- [Assigned task]:
Word for word, return the lines from the top of the listing to the line containing "29: (806, 372)", both ends included, and no others.

- [Data for this exercise]:
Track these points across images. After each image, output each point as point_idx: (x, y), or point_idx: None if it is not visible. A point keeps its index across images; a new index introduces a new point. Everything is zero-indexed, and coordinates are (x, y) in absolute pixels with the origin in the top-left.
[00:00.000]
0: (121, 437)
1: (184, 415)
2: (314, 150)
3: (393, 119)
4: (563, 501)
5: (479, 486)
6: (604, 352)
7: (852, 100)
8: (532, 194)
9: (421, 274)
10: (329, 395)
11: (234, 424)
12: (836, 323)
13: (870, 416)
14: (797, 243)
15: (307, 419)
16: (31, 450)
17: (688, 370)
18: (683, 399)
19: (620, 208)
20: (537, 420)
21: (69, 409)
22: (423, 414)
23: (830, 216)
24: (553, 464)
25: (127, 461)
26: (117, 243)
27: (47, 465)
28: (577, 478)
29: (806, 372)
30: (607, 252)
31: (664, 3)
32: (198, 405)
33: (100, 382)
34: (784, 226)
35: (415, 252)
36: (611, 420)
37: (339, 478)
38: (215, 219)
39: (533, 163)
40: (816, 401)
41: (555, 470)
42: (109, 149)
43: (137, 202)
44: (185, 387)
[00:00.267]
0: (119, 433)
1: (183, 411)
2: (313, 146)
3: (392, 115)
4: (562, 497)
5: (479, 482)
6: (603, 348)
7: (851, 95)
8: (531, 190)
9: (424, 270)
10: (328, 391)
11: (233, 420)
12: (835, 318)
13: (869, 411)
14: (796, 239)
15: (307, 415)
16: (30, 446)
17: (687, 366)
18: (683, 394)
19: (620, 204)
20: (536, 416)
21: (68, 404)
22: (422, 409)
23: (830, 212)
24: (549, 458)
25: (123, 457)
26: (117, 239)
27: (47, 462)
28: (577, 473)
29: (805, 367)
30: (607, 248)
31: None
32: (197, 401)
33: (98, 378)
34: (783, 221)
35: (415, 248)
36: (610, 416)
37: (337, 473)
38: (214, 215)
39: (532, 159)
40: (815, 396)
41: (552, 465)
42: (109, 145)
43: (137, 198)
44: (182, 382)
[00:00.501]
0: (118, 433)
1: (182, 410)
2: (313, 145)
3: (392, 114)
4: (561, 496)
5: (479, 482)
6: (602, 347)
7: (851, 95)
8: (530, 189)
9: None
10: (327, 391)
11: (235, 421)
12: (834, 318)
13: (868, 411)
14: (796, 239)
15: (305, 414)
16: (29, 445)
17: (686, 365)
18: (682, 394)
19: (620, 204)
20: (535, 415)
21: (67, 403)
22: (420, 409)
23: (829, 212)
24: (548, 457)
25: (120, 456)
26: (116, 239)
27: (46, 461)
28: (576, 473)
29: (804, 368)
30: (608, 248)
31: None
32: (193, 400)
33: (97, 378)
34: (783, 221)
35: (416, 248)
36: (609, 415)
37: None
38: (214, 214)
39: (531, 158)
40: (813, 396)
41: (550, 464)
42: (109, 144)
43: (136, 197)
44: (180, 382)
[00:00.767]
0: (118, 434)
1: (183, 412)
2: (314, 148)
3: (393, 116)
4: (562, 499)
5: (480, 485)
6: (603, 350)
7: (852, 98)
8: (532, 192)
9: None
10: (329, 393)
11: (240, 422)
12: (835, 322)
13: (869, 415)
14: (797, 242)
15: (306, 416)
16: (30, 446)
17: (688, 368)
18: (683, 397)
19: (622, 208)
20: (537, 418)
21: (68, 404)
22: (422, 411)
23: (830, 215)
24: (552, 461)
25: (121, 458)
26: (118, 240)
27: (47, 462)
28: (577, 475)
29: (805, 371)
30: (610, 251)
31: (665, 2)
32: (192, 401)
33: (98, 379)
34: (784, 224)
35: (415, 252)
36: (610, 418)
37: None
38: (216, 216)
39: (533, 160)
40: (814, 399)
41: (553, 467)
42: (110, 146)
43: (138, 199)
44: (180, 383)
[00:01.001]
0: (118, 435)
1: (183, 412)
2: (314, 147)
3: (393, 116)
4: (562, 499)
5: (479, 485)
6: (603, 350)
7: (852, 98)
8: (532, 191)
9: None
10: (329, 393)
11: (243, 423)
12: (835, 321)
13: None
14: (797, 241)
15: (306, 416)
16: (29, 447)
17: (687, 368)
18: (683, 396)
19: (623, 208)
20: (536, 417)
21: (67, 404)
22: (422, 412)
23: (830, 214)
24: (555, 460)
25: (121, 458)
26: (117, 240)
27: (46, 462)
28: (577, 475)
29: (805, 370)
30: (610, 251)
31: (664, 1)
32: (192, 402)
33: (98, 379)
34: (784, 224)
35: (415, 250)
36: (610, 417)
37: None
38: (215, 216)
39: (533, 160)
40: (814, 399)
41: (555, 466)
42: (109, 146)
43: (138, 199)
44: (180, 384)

- [Result of the task]:
Track these points across images. After each image, output each point as point_idx: (x, y), or point_idx: None if it is not visible. A point keeps its index across images; a new index introduces a new point. Everything is zero-indexed, and coordinates are (x, y) in absolute pixels with the origin in the top-left.
[00:00.000]
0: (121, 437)
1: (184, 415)
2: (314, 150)
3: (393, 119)
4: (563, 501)
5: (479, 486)
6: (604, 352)
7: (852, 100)
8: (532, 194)
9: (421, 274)
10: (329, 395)
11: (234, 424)
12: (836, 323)
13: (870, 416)
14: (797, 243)
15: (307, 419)
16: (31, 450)
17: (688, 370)
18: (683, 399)
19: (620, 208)
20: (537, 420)
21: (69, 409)
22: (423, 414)
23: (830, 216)
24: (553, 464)
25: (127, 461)
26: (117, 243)
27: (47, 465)
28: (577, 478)
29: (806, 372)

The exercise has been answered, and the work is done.